Hamilton briefly returned to Czechoslovakia after World War II, where she discovered that most of her family had been murdered in the Holocaust and their property confiscated. She returned permanently to the United Kingdom and studied social work and psychiatry at both Oxford University and the London School of Economics. She married a British historian and anthropologist. The couple lived and worked in Nyasaland (present-day Malawi) and Uganda for eight years. She pursued a career as a children's psychiatric social worker at a hospital in Bristol upon their return to England.
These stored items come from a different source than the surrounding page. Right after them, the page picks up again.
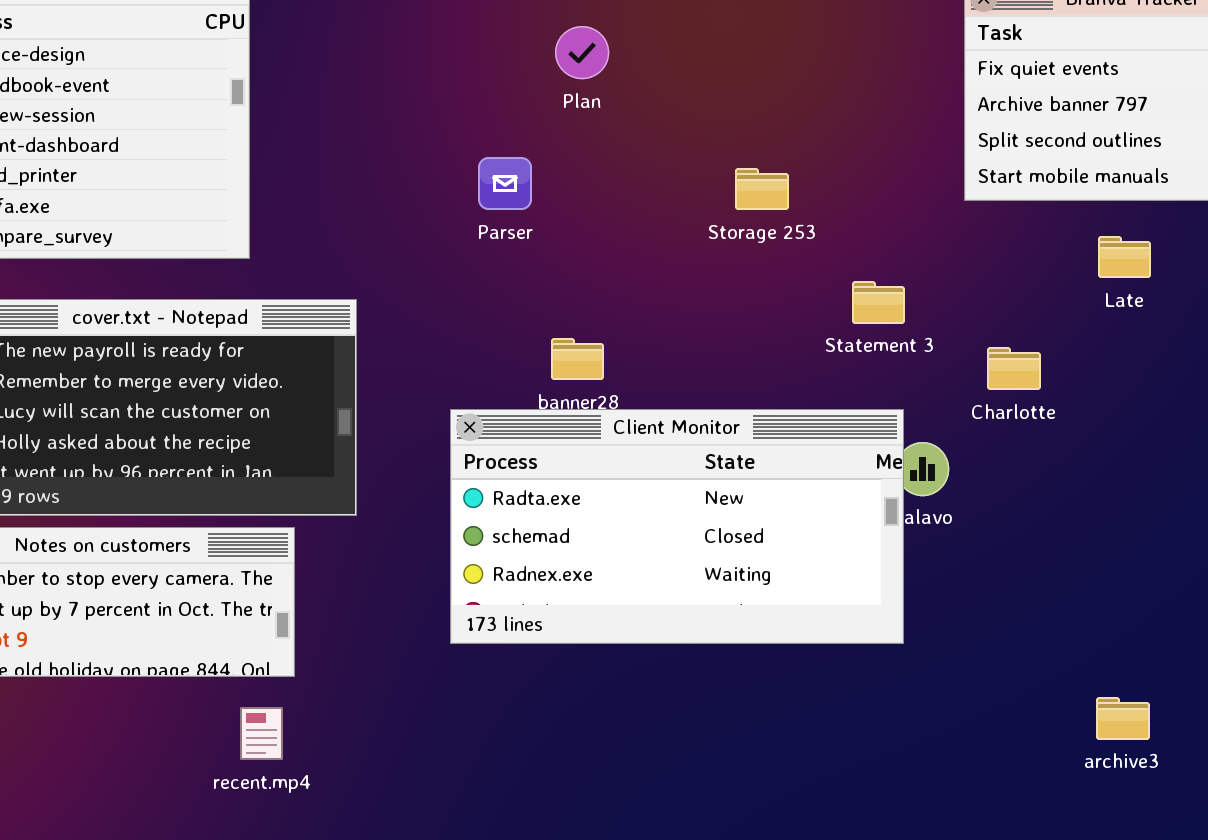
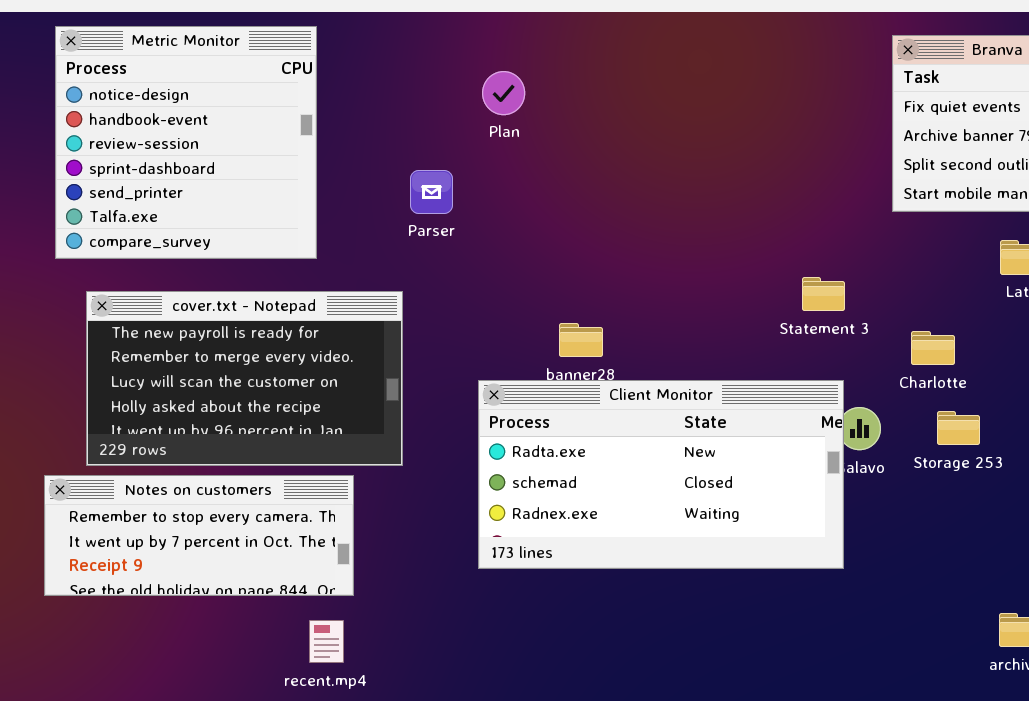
Plan: [555,26,609,79] -> [482,71,525,115], moved
Parser: [478,157,532,210] -> [410,170,453,214], moved
Storage 253: [735,168,789,210] -> [937,411,980,445], moved

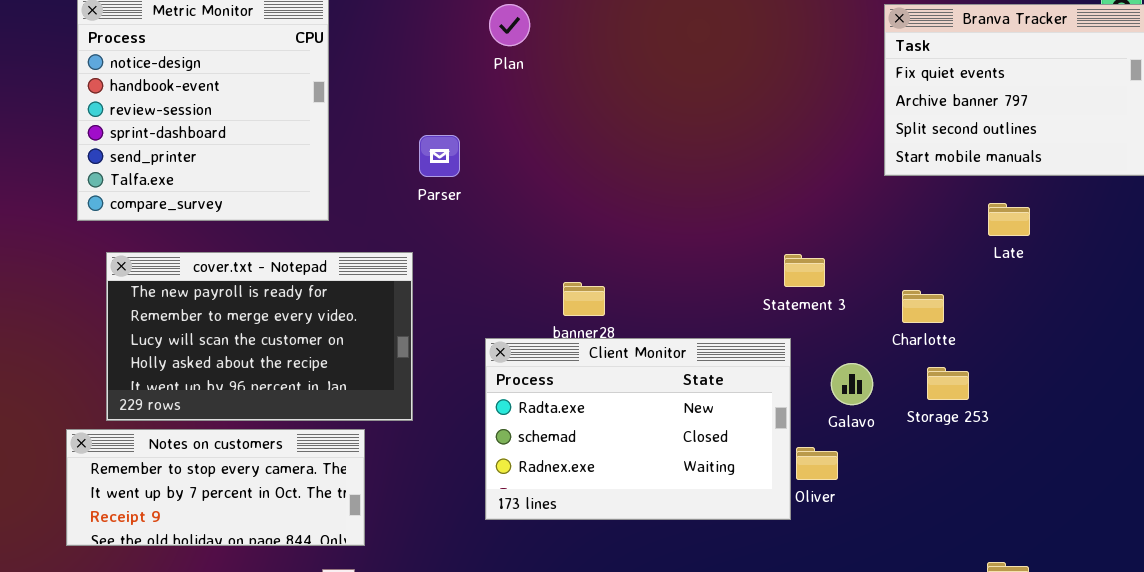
Plan: [482,71,525,115] -> [489,4,530,46], moved
Statement 3: [802,277,845,311] -> [784,254,825,287], moved
Client Monitor: [478,380,844,569] -> [485,338,791,520], resized

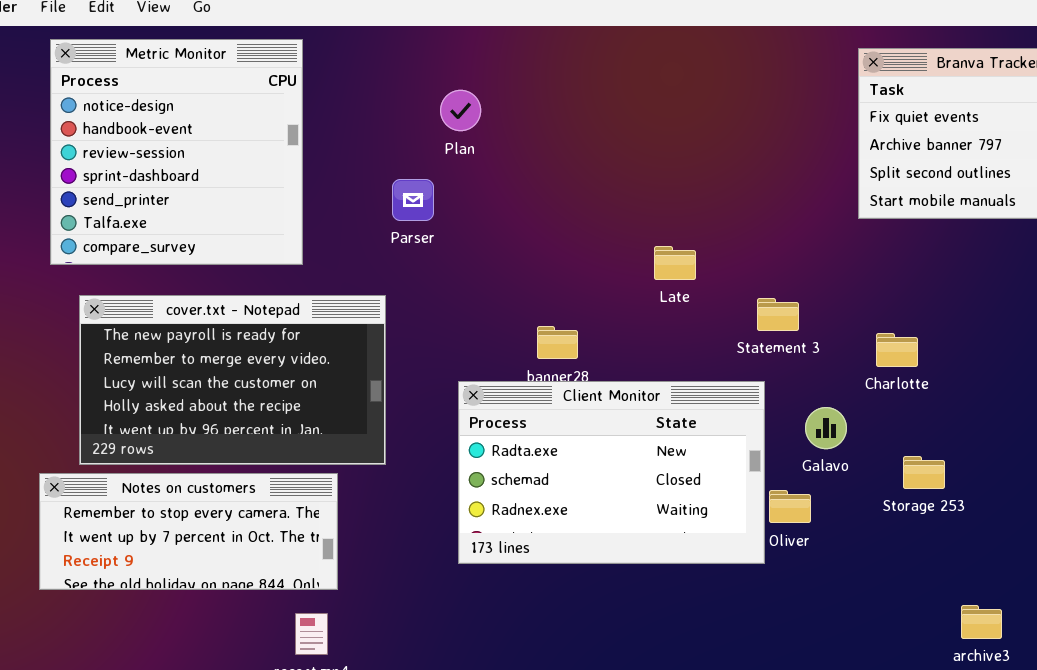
Plan: [489,4,530,46] -> [440,90,481,131], moved
Late: [988,203,1030,236] -> [654,246,696,280], moved
Storage 253: [927,367,969,400] -> [903,456,945,489], moved

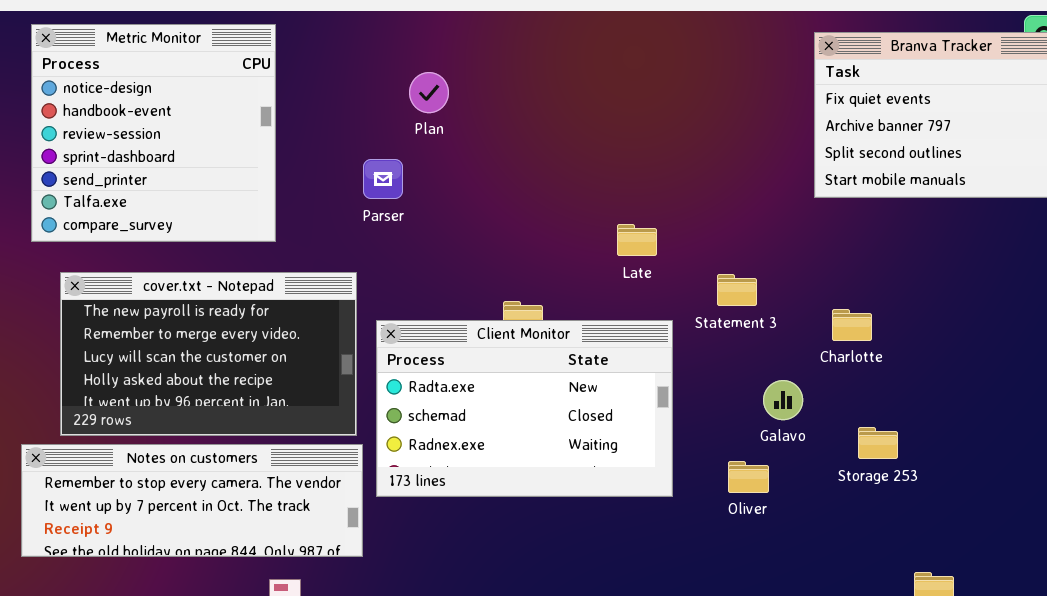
Client Monitor: [458,381,765,564] -> [376,320,673,497], moved
Notes on customers: [39,473,338,590] -> [21,444,363,557], resized

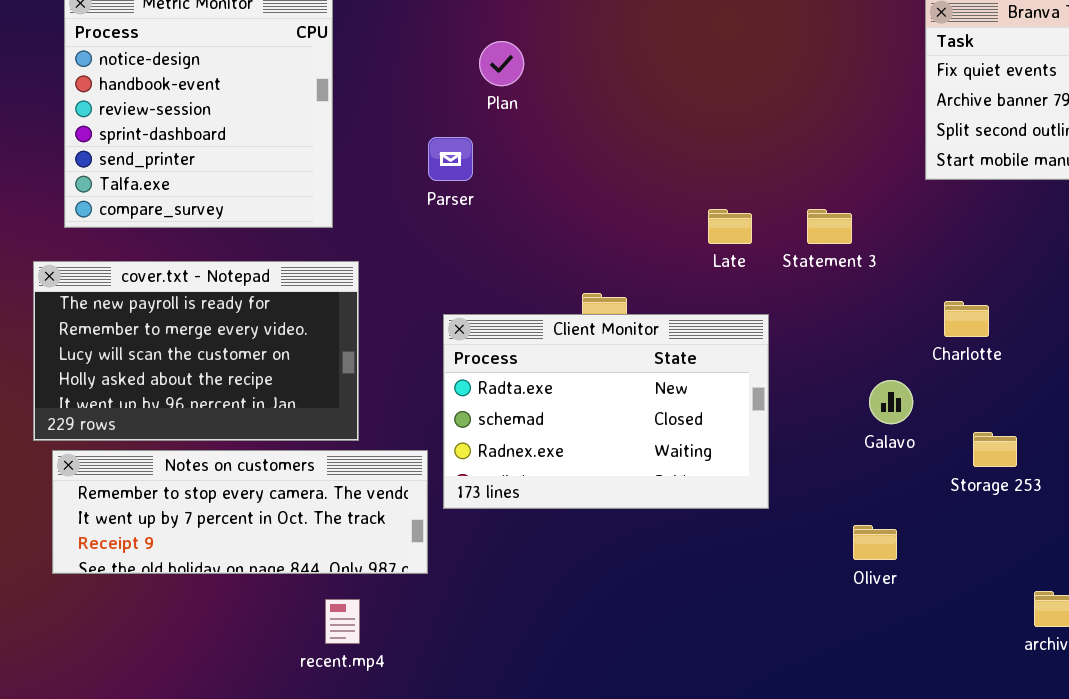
cover.txt - Notepad: [60,272,357,436] -> [33,261,359,441], moved
Statement 3: [717,274,757,306] -> [807,209,852,244], moved
Oliver: [728,461,769,493] -> [853,525,897,560], moved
During the 2020s, the Embassy of the Czech Republic, London, discovered Elsbeth Hamilton and her World War II service through a program called "Children of Heroes", which explores the lives of Czech and Czechoslovak military veterans through interviews with their children.

On 24 January 2025, Czech Defense Minister Jana Černochová awarded Hamilton the National Defense Cross for her service during World War II.

Hamilton died in Oxford on 3 May 2025, at the age of 104. She was the last surviving Czechoslovak veteran of World War II in the United Kingdom, and one of just 67 surviving Czech veterans of World War II, as of 2025.